Tríduo e Festa de São Crispim e São Crispiniano, em Nova Serrana

Durante 4 anos as celebrações da comunidade aconteceram em uma pequena tenda. E, em maio de 2004, Pe. Paulo Sérgio conseguiu 2 lotes para a construção de um salão.
25 de outubro de 2014

Entre os dias 22 e 25 de outubro, centenas de fiéis de Nova Serrana vão para o bairro São Geraldo para celebrar o Tríduo e a Festa de São Crispim e São Crispiniano. Abaixo você confere a programação completa:

 

22 de outubro | quarta-feira

20h: Santa Missa presidida pelo Monsenhor Paulo.

 

 

23 de outubro | quinta-feira

20h: Santa Missa presidida pelo Padre Davi.

 

 

24 de outubro | sexta-feira

20h: Santa Missa presidida pelo Padre João Luiz Moreira.

 

 

25 de outubro | sábado

18h: Procissão saindo da Capela de São Crispim e São Crispiniano, percorrendo as ruas do bairro. Em seguida, Santa Missa presidida pelo Padre João Luiz Galvão.

 

 

A comunidade 

 

A Comunidade teve início em 26 de fevereiro de 2000, por Pe. Paulo Pereira. Aos poucos foram organizadas as seguintes pastorais: da criança, música, dízimo, liturgia, ornamentação, grupos de reflexão e ministérios da Palavra, Eucaristia, Juventude e Apostolado da Oração.

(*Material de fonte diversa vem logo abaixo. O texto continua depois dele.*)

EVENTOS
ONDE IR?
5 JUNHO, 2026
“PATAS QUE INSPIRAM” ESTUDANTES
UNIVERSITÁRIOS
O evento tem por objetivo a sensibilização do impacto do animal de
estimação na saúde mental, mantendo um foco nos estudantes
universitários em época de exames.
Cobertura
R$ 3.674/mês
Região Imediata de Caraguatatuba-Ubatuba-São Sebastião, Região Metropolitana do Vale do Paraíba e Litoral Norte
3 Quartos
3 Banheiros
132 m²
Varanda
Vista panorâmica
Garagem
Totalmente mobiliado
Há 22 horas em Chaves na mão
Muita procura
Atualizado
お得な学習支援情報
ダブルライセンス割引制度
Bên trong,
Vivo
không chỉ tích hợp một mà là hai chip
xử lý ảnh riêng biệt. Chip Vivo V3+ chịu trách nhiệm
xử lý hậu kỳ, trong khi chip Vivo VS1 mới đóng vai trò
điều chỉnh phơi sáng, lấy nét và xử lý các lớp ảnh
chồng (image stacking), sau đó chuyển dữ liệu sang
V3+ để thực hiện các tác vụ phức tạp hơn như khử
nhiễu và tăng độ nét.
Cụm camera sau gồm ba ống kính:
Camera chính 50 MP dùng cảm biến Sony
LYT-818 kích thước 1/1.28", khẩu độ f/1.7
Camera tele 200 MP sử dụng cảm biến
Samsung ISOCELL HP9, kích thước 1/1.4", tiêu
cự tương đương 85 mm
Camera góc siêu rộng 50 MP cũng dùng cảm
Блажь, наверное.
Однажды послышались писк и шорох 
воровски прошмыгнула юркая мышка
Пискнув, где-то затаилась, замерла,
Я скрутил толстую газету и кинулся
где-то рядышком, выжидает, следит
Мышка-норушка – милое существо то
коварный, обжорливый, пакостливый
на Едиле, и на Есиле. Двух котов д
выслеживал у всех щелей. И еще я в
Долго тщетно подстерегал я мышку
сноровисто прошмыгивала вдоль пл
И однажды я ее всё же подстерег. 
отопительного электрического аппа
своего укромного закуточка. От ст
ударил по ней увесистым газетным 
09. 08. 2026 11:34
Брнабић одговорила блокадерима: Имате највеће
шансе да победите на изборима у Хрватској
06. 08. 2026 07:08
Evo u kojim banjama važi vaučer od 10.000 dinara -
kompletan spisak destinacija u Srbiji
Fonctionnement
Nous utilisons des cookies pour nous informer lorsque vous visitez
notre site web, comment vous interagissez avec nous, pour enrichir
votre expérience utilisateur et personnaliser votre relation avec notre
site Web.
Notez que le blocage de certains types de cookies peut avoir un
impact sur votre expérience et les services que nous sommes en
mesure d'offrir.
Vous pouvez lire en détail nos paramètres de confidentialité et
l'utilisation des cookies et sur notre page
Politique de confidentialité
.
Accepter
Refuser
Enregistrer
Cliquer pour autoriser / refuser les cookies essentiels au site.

Durante 4 anos as celebrações da comunidade aconteceram em uma pequena tenda. E, em maio  de 2004,  Pe. Paulo Sérgio conseguiu 2 lotes para a construção de um salão. Que hoje funciona a Capela.

 

 

 

São Crispim e São Crispiniano

 

Crispim e Crispiniano eram irmãos de origem romana. Cresceram juntos e converteram-se ao cristianismo na adolescência. Ganhando a vida no oficio de sapateiros, eram muito populares, caridosos, e pregavam, com ardor, a fé que abraçaram. Quando a perseguição aos cristãos ficou mais insistente, os dois foram para a Gália, atual França.

As tradições seculares contam que, durante a fuga, na noite de Natal, os irmãos Crispim e Crispiniano batiam nas portas buscando refúgio, mas ninguém os atendia. Finalmente, foram abrigados por uma pobre viúva que vivia com um filho. Agradecidos a Deus, quiseram recompensá-la fazendo um novo par de sapatos para o rapazinho.

Trabalharam rápido e deixaram o presente perto da lareira. Mas, antes de partir, enquanto todos ainda dormiam, Crispim e Crispiniano rezaram pedindo amparo da Providência Divina para aquela viúva e o filho. Ao amanhecer, viram que os dois tinham desaparecido e encontraram o par de sapatos cheio de moedas.

Quando alcançaram o território francês, os dois irmãos estabeleceram-se na cidade de Soissons. Lá, seguiram uma rotina de dupla jornada, isto é, de dia eram missionários e, à noite, ao invés de dormir, trabalhavam numa oficina de calçados para se sustentarem e continuar fazendo caridade aos pobres. Quando a cruel perseguição imposta por Roma chegou a Soissons, era época do imperador Diocleciano e a Gália estava sob o governo de Rictiovaro. Os dois irmãos foram acusados e presos. Seus carrascos  torturaram-lhes até o limite, exigindo que abandonassem publicamente a fé cristã. Como não o fizeram, foram friamente degolados, ganhando a coroa do martírio.

O Martirológio Romano registra que as relíquias dos corpos desses dois nobres romanos mártires estavam sepultadas na belíssima igreja de Soissons, construída no século VI. Depois, parte delas foram transportadas para Roma, onde foram guardadas na igreja de São Lourenço da via Panisperna.

A Igreja celebra os santos Crispim e Crispiniano como padroeiros dos sapateiros no dia 25 de outubro. Essa profissão, uma das mais antigas da humanidade, era muito discriminada, por estar sempre associada ao trabalho dos curtidores e carniceiros. Mas o cristianismo mudou a visão e ela foi resgatada graças ao surgimento dos dois santos sapateiros, chamados de mártires franceses.